政治家に政治主導を諦めさせて「昔の自民党時代のようにやりましょうや、あんたは表の顔、ぼくらは裏で仕切って、名誉はあんた、実利はうちらがもらいますよ、それで選挙に勝てるんだからいいでしょ、これでいきましょうぜ」そういう官僚の甘いささやきが聞こえてくるようだ。

 

いずれにしても2012年からの日本の方向性は決まった。国民もこの10年で十分に政治を知る機会があった。日本と言う世の中は収まるように納まった。これは1997年の官僚崩壊あたりから2000年代に入って起業家ブーム、そして2005年あたりから官僚が力を取り戻し始めて2010年あたりから今に至る必然の流れである。

 

そしてこのような社会主義は、それはそれで間違いないのだ。

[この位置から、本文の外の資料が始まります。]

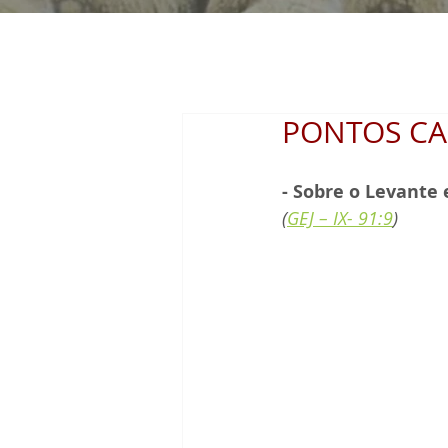
PONTOS CA
- Sobre o Levante 
(
GEJ – IX- 91:9
) 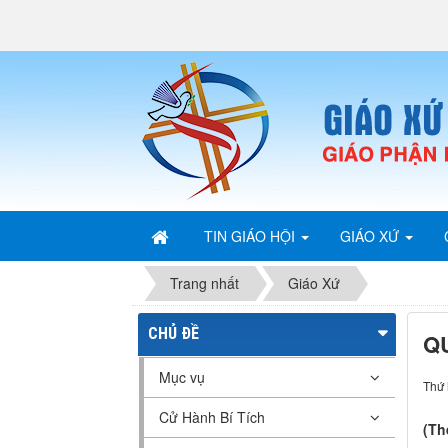
TIN GIÁO HỘI
GIÁO XỨ
Trang nhất
Giáo Xứ
CHỦ ĐỀ
Q
Mục vụ
Thứ 
Cử Hành Bí Tích
(Th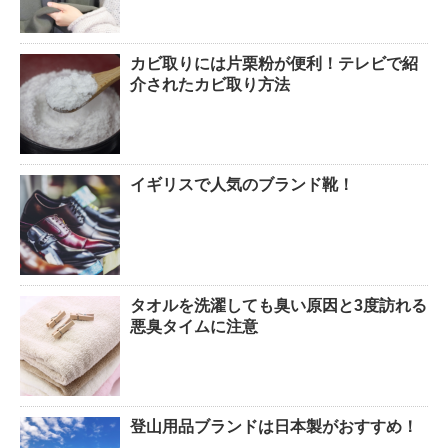
カビ取りには片栗粉が便利！テレビで紹
介されたカビ取り方法
イギリスで人気のブランド靴！
タオルを洗濯しても臭い原因と3度訪れる
悪臭タイムに注意
登山用品ブランドは日本製がおすすめ！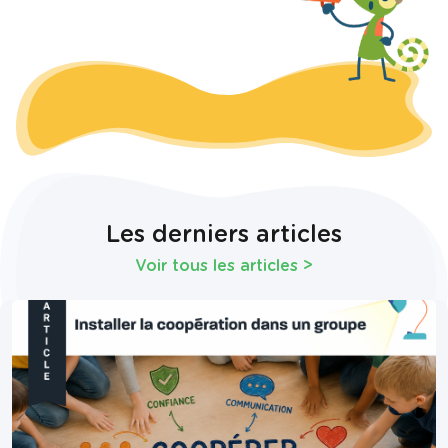
Les derniers articles
Voir tous les articles
>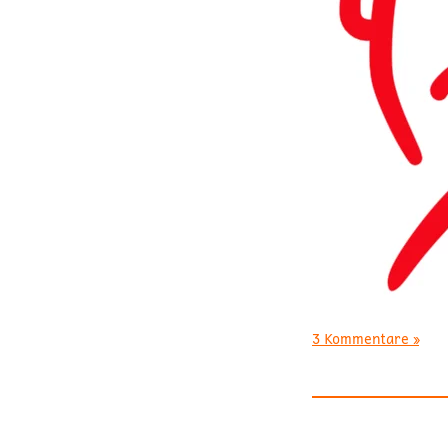
3 Kommentare »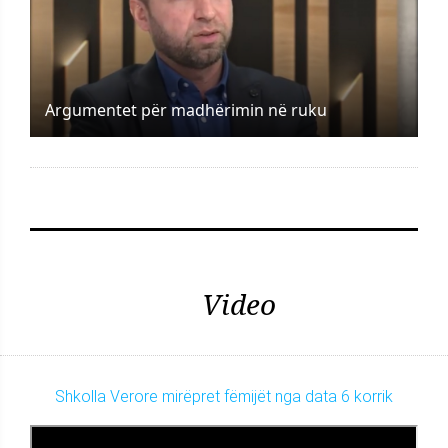
Argumentet për madhërimin në ruku
Video
Shkolla Verore mirëpret fëmijët nga data 6 korrik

ただ個人としてそのような社会を好きかどうか、自分と同じ価値観として受け入れられるかどうかである。飛行機もインターネットもなかった昔ならいざ知らず、これからの30年間を自分の子供も含めてどう生きていくのか、それは一人一人が自分の頭で判断する事である。

 

年末から2012年以降に起きるであろう日本社会の変化を今日まで海外に住む日本人の立場から考えてみた。自分なりに答えも明確になってきた。明日からの仕事の準備も終わった。これからの5年はよほどの突発事件がない限り対応する戦略も見えてきた。本当に2012年は大きな変化の年になる。思いっきり気力、知力、体力、そして決断力を全開にしていこう。

 

よっしゃ、明日からエンジン全開で今年を駆け抜けよう。